The problem with “Old” is that it is best enjoyed in a situation where you and some friends can openly laugh at the sheer lunacy of the events transpiring on-screen, and that is not something that is (at least respectfully) able to happen in a theater. It is dumb and only answers half the questions it raises, but I can’t say I was ever bored watching it. It is impossible to tell if M. Night is trolling audiences and making his movies dumb and ripe for parody on purpose or by happenstance, but maybe at this point in his career it is best to let sleeping dogs lie. So is “Old” worth seeing? I mean no, but also yes.

Critics Rating: 5/10

‘Pig’ Review

When you make a half-dozen movies every year, eventually one of them has to be good!

“Pig” stars Nicolas Cage as a recluse truffle hunter in the Oregon wilderness that sets out on a mission to recover his prized pig after it is stolen. Alex Wolff and Adam Arkin also star while Michael Sarnoski makes his directorial debut.

There once was a time where Nic Cage’s name meant something, and I don’t just mean because his actual surname is Coppola. He was starring in blockbusters like “The Rock” and “National Treasure” while also getting critical praise in dramas like “Leaving Las Vegas” and “Adaptation.” In recent years, however, Cage has become an internet meme and found himself down a similar path as Bruce Willis and John Travolta, 90s stars who opt to take a quick paycheck in a non-theatrical release no matter the quality. While “Pig” is a low-budget film, it gives Cage a seemingly rare opportunity to remind us how talented he can be, and that he doesn’t need to overact or yell to get his points across.

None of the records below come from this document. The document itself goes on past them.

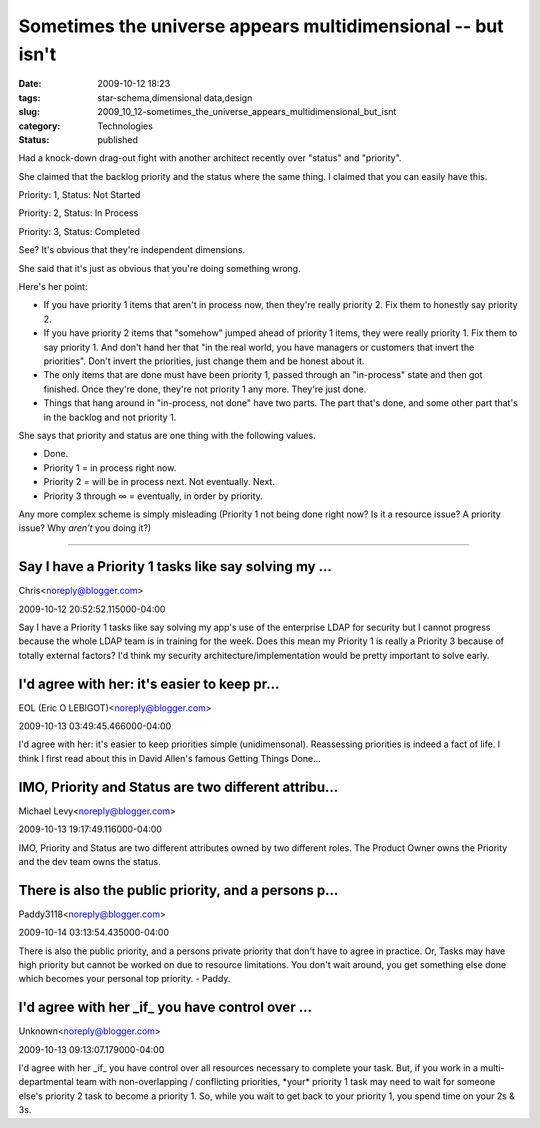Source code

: Sometimes the universe appears multidimensional -- but isn't
============================================================

:date: 2009-10-12 18:23
:tags: star-schema,dimensional data,design
:slug: 2009_10_12-sometimes_the_universe_appears_multidimensional_but_isnt
:category: Technologies
:status: published

Had a knock-down drag-out fight with another architect recently over
"status" and "priority".

She claimed that the backlog priority and the status where the same
thing. I claimed that you can easily have this.

Priority: 1, Status: Not Started

Priority: 2, Status: In Process

Priority: 3, Status: Completed

See? It's obvious that they're independent dimensions.

She said that it's just as obvious that you're doing something wrong.

Here's her point:

-   If you have priority 1 items that aren't in process now, then
    they're really priority 2. Fix them to honestly say priority 2.

-   If you have priority 2 items that "somehow" jumped ahead of
    priority 1 items, they were really priority 1. Fix them to say
    priority 1. And don't hand her that "in the real world, you have
    managers or customers that invert the priorities". Don't invert
    the priorities, just change them and be honest about it.

-   The only items that are done must have been priority 1, passed
    through an "in-process" state and then got finished. Once they're
    done, they're not priority 1 any more. They're just done.

-   Things that hang around in "in-process, not done" have two parts.
    The part that's done, and some other part that's in the backlog
    and not priority 1.

She says that priority and status are one thing with the following
values.

-  Done.
-  Priority 1 = in process right now.
-  Priority 2 = will be in process next. Not eventually. Next.
-  Priority 3 through ∞ = eventually, in order by priority.

Any more complex scheme is simply misleading (Priority 1 not being
done right now? Is it a resource issue? A priority issue? Why
*aren't* you doing it?)



-----

Say I have a Priority 1 tasks like say solving my ...
-----------------------------------------------------

Chris<noreply@blogger.com>

2009-10-12 20:52:52.115000-04:00

Say I have a Priority 1 tasks like say solving my app's use of the
enterprise LDAP for security but I cannot progress because the whole
LDAP team is in training for the week. Does this mean my Priority 1 is
really a Priority 3 because of totally external factors? I'd think my
security architecture/implementation would be pretty important to solve
early.


I'd agree with her: it's easier to keep pr...
-----------------------------------------------------

EOL (Eric O LEBIGOT)<noreply@blogger.com>

2009-10-13 03:49:45.466000-04:00

I'd agree with her: it's easier to keep priorities simple
(unidimensonal). Reassessing priorities is indeed a fact of life. I
think I first read about this in David Allen's famous Getting Things
Done…


IMO, Priority and Status are two different attribu...
-----------------------------------------------------

Michael Levy<noreply@blogger.com>

2009-10-13 19:17:49.116000-04:00

IMO, Priority and Status are two different attributes owned by two
different roles. The Product Owner owns the Priority and the dev team
owns the status.


There is also the public priority, and a persons p...
-----------------------------------------------------

Paddy3118<noreply@blogger.com>

2009-10-14 03:13:54.435000-04:00

There is also the public priority, and a persons private priority that
don't have to agree in practice.
Or,
Tasks may have high priority but cannot be worked on due to resource
limitations. You don't wait around, you get something else done which
becomes your personal top priority.
- Paddy.


I'd agree with her _if_ you have control over ...
-----------------------------------------------------

Unknown<noreply@blogger.com>

2009-10-13 09:13:07.179000-04:00

I'd agree with her \_if\_ you have control over all resources necessary
to complete your task. But, if you work in a multi-departmental team
with non-overlapping / conflicting priorities, \*your\* priority 1 task
may need to wait for someone else's priority 2 task to become a priority
1.
So, while you wait to get back to your priority 1, you spend time on
your 2s & 3s.





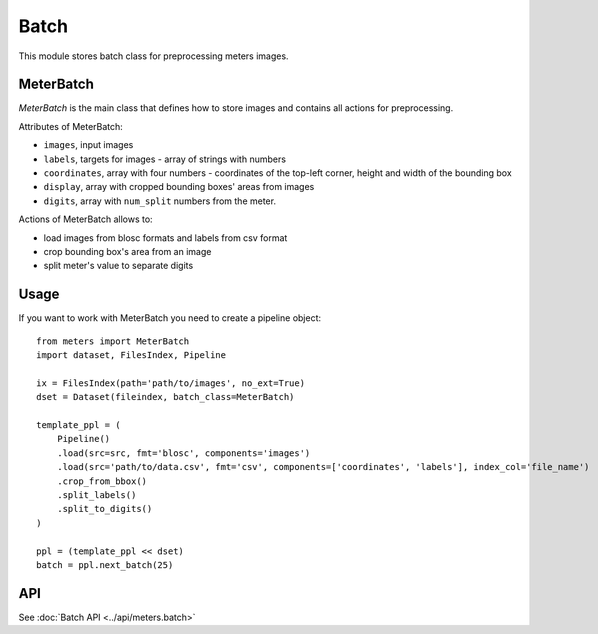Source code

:Batch
======

This module stores batch class for preprocessing meters images.

MeterBatch
-----------

`MeterBatch` is the main class that defines how to store images and contains all actions for preprocessing.

Attributes of MeterBatch:

* ``images``, input images
* ``labels``, targets for images - array of strings with numbers
* ``coordinates``, array with four numbers - coordinates of the top-left corner, height and width of the bounding box
* ``display``, array with cropped bounding boxes' areas from images
* ``digits``, array with ``num_split`` numbers from the meter.

Actions of MeterBatch allows to:

* load images from blosc formats and labels from csv format
* crop bounding box's area from an image
* split meter's value to separate digits

Usage
-----

If you want to work with MeterBatch you need to create a pipeline object::

    from meters import MeterBatch
    import dataset, FilesIndex, Pipeline

    ix = FilesIndex(path='path/to/images', no_ext=True)
    dset = Dataset(fileindex, batch_class=MeterBatch)

    template_ppl = (
        Pipeline()
        .load(src=src, fmt='blosc', components='images')
        .load(src='path/to/data.csv', fmt='csv', components=['coordinates', 'labels'], index_col='file_name')
        .crop_from_bbox()
        .split_labels()
        .split_to_digits()
    )

    ppl = (template_ppl << dset)
    batch = ppl.next_batch(25)

API
---
See :doc:`Batch API <../api/meters.batch>`
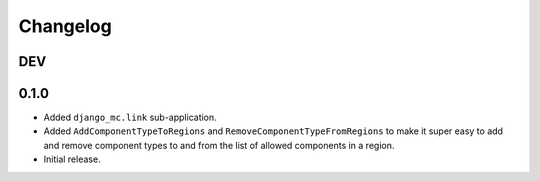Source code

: Changelog
=========

DEV
---



0.1.0
-----

- Added ``django_mc.link`` sub-application.
- Added ``AddComponentTypeToRegions`` and ``RemoveComponentTypeFromRegions``
  to make it super easy to add and remove component types to and from the list of
  allowed components in a region.
- Initial release.

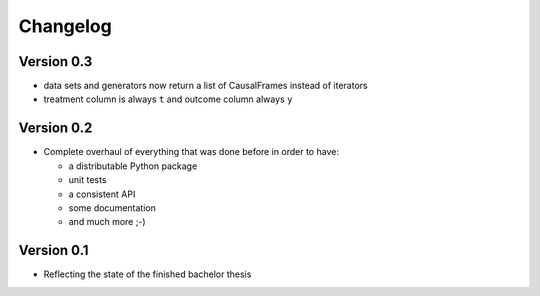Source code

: =========
Changelog
=========

Version 0.3
===========

- data sets and generators now return a list of CausalFrames instead of iterators
- treatment column is always ``t`` and outcome column always ``y``

Version 0.2
===========

- Complete overhaul of everything that was done before in order to have:

  - a distributable Python package
  - unit tests
  - a consistent API
  - some documentation
  - and much more ;-)


Version 0.1
===========

- Reflecting the state of the finished bachelor thesis
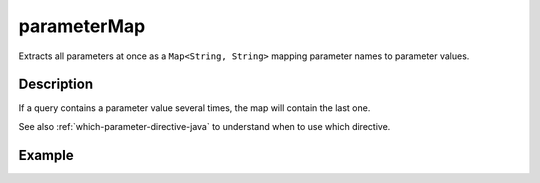 .. _-parameterMap-java-:

parameterMap
============
Extracts all parameters at once as a ``Map<String, String>`` mapping parameter names to parameter values.

Description
-----------
If a query contains a parameter value several times, the map will contain the last one.

See also :ref:`which-parameter-directive-java` to understand when to use which directive.

Example
-------

.. includecode:: ../../../../code/docs/http/javadsl/server/directives/ParameterDirectivesExamplesTest.java#parameterMap
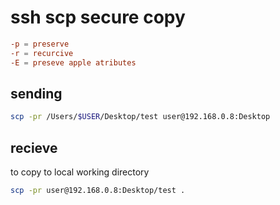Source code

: #+STARTUP: content
* ssh scp secure copy

#+begin_src conf
-p = preserve 
-r = recurcive
-E = preseve apple atributes
#+end_src

** sending

#+begin_src sh
scp -pr /Users/$USER/Desktop/test user@192.168.0.8:Desktop
#+end_src

** recieve

to copy to local working directory

#+begin_src sh
scp -pr user@192.168.0.8:Desktop/test .
#+end_src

Overall I am a fan of Nic Cage, I think his vintage days of “The Rock” and “Matchstick Men” had him giving the exact blend of seriousness and tongue-in-cheek needed for his roles. Here, Cage plays a hermit who is perfectly content with his humble shack in the forest. We peel back the layers of Cage’s past as the film progresses so I won’t go into much detail here, but it’s clear that no one forced him into this simpler life, scoffing at cell phones and Bugattis; he chose to not live by society’s standards of “normal.”

The film has an odd, at times hypnotic sense about it, and the pacing is deliberate. Running just 92 minutes the film is certainly at times slow but it’s never boring. It knows what it has to do and who we have to meet, and rookie writer/director Michael Sarnoski doesn’t waste any of our time. 

I went into this film completely cold save for the most basic of of plot summaries and suggest you should too, but if you need the elevator pitch then this is “First Cow” meets “John Wick” (and my friend said it also features a touch of “Ratatouille” thrown in). It’s the kind of film that just gets more bizarre as it goes but you are so entranced by it you don’t mind. Once you reach the final destination, you’re left pondering topics such as loss, regret, and self-worth, certainly more than any film featuring Nicolas Cage as a man searching for a lost pig has any right to make you feel. 

“Pig” is a weird film and I can imagine won’t be everyone’s cup of tea. At times it introduces aspects of this truffle hunting world that get no full explanation or wrap-up, and for some that may be bothersome. But if you like your Cage calm and your stories entrancing, this one brings home the bacon.